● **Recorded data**
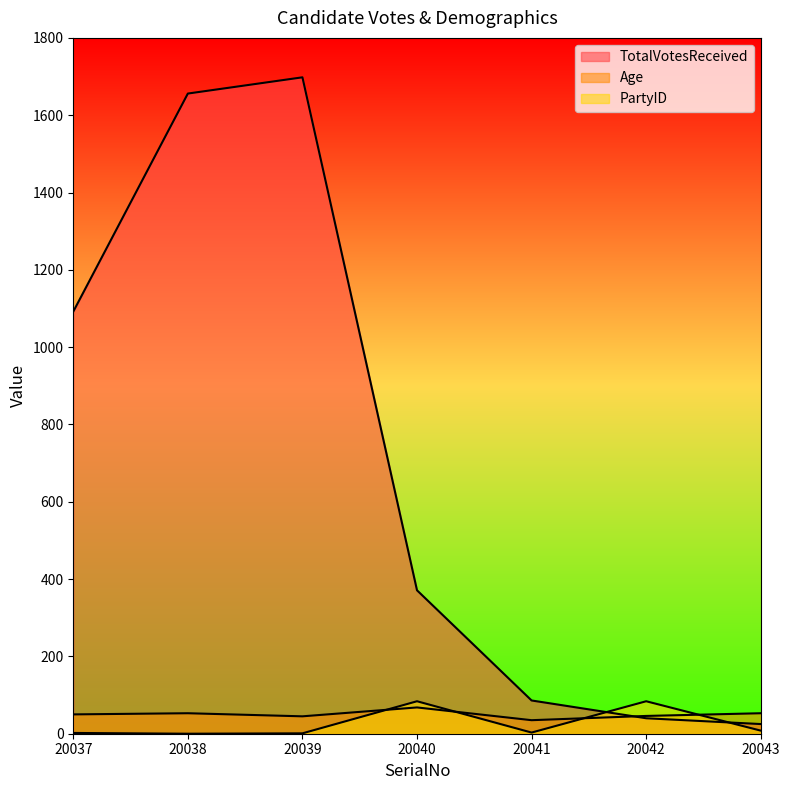

What is the value of the PartyID point at the 7th from the left?

8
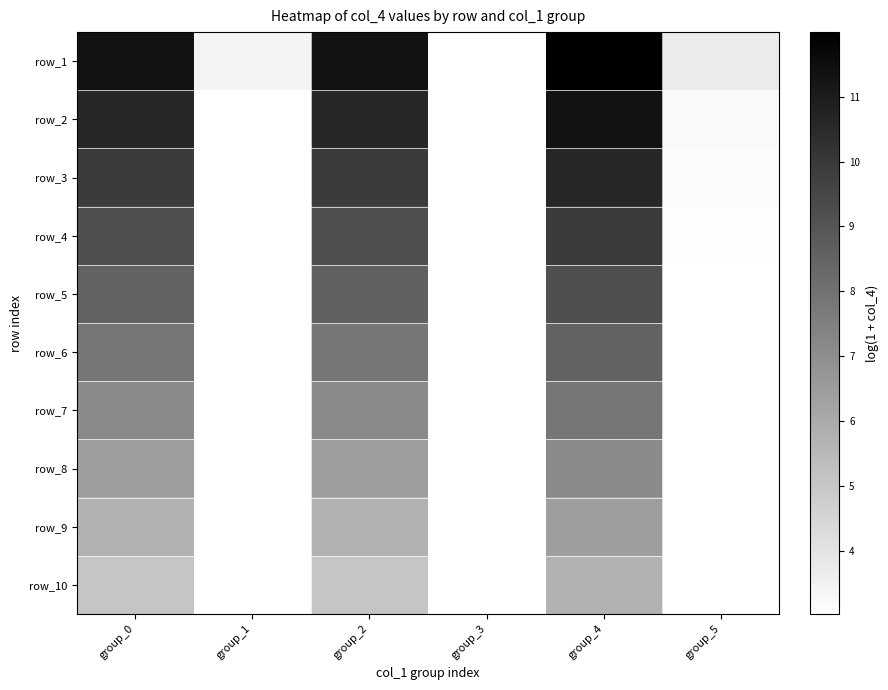

At how many categories does at least one series exceed 9?

3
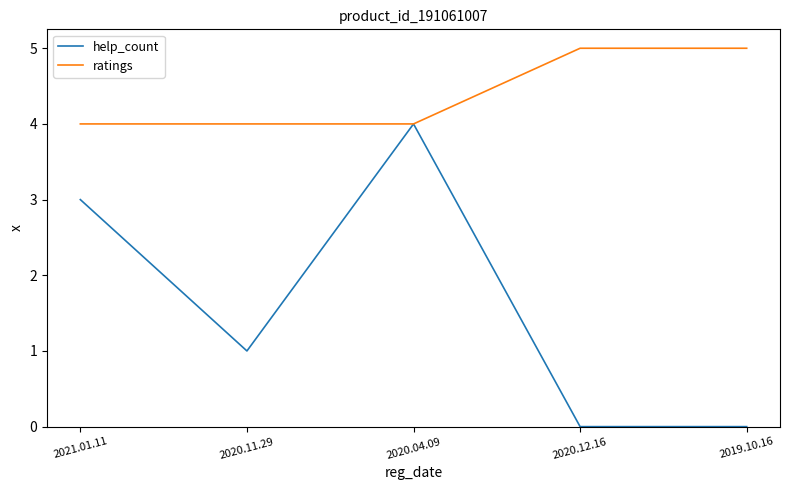

What is the highest value of the ratings series?

5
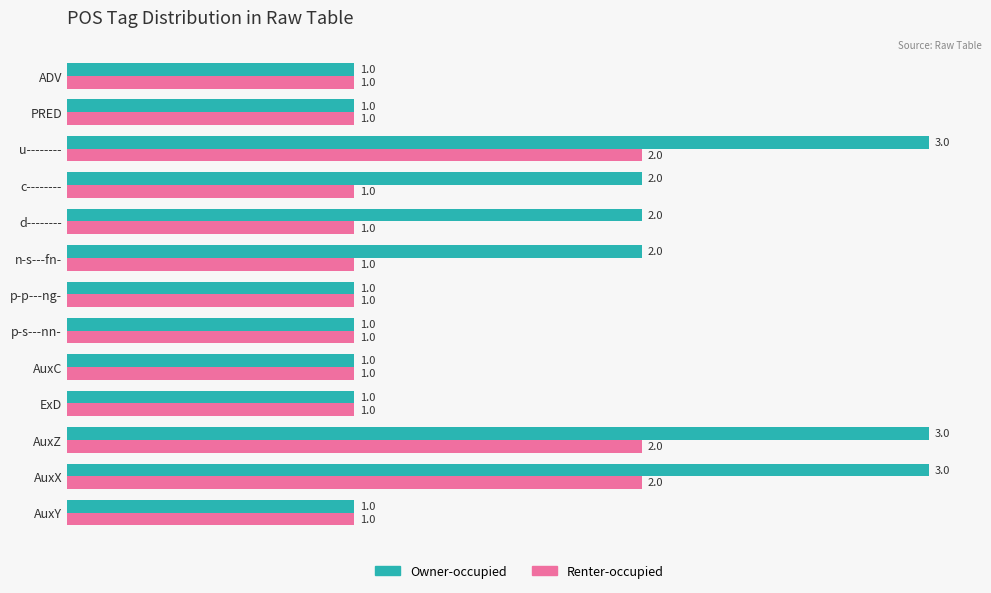

Count the Renter-occupied values in the range 1 to 2.

13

● **Problem to work on**
Please write out the lines of the material word for word, from the line with "What is the highest" through the end of the material, leaving the pictures out of your answer.

● **Final answer**
What is the highest value of the ratings series?

5

Count the Renter-occupied values in the range 1 to 2.

13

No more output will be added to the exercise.